Task to carry out:
Look at every line of the material below and tally those containing "click". Reply with the total alone.

Data extracts:
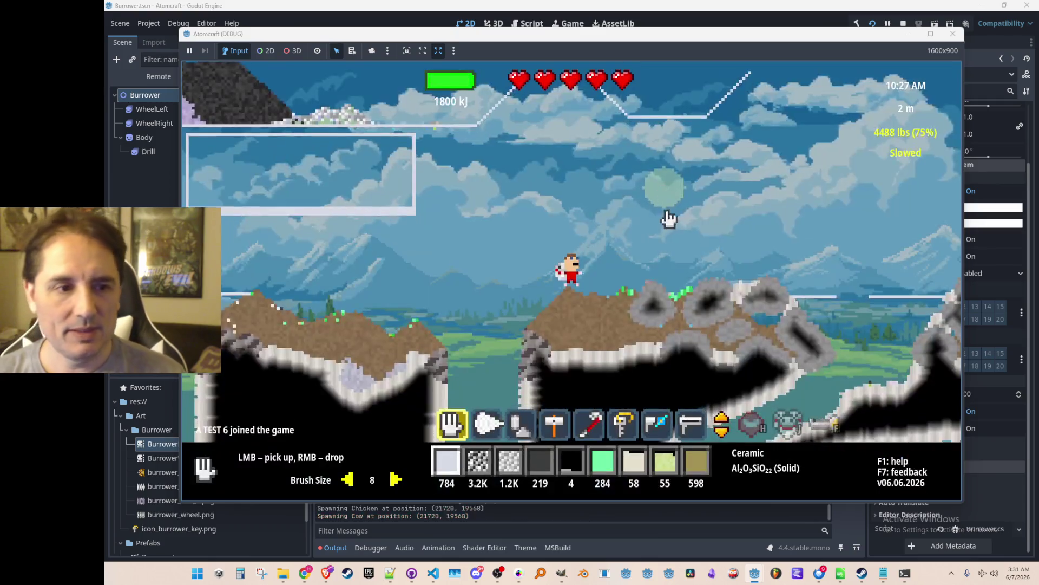
# View the Elements periodic table in the tech tree, then spawn the Burrower and steer it up-right
pyautogui.scroll(-5, 663, 206)
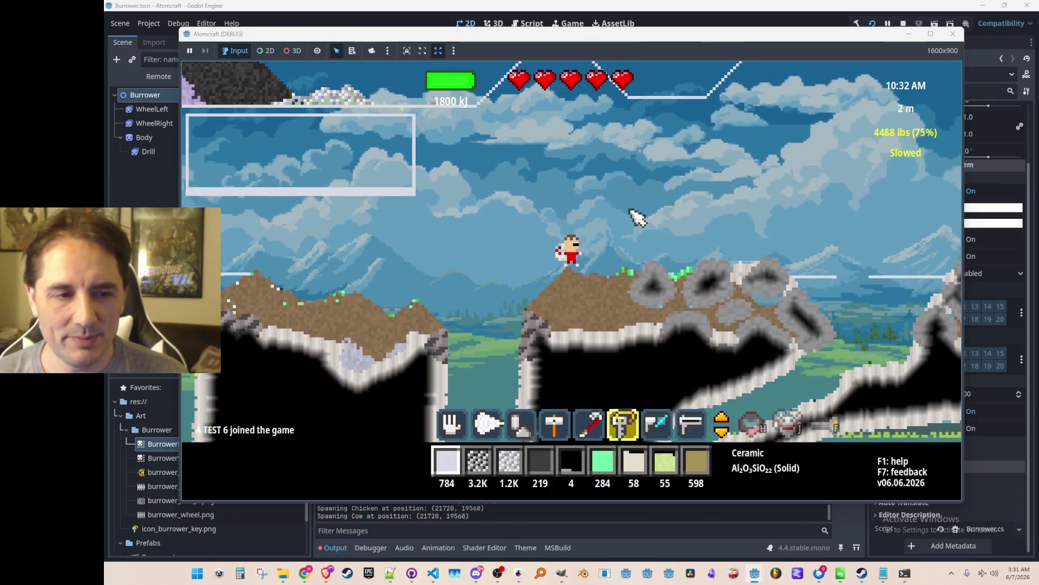
pyautogui.press('Tab')
pyautogui.click(723, 136)
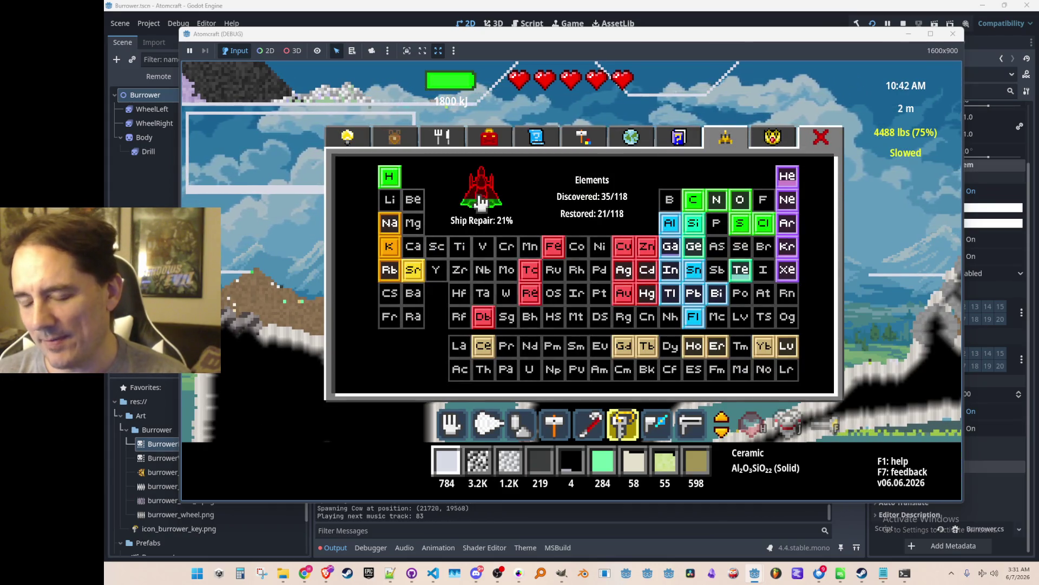
pyautogui.press('Tab')
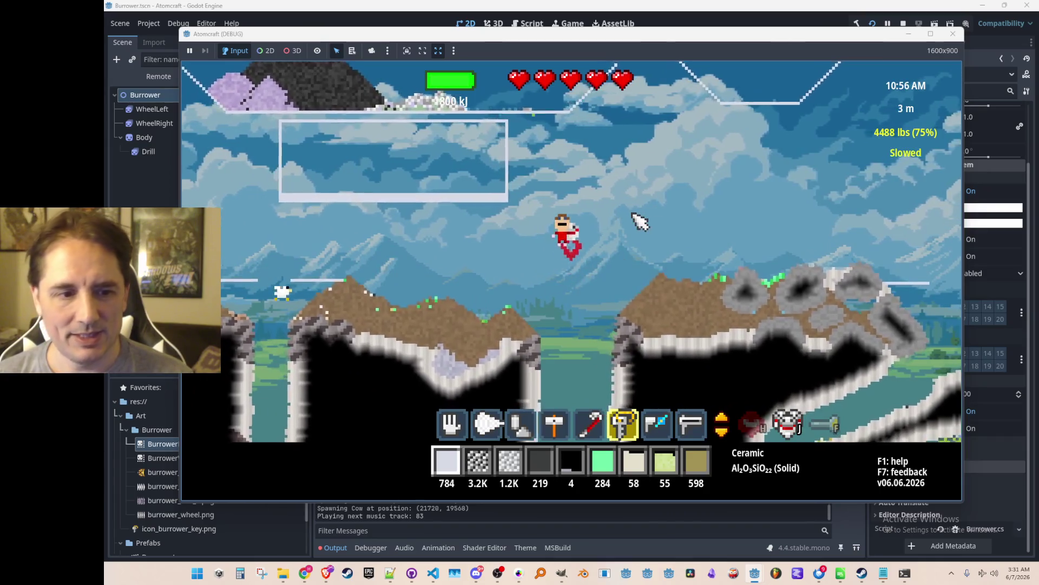
pyautogui.click(639, 230)
pyautogui.moveTo(617, 292)
pyautogui.mouseDown()
pyautogui.moveTo(674, 239)
pyautogui.moveTo(671, 217)
pyautogui.moveTo(640, 249)
pyautogui.mouseUp()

Your solution:
2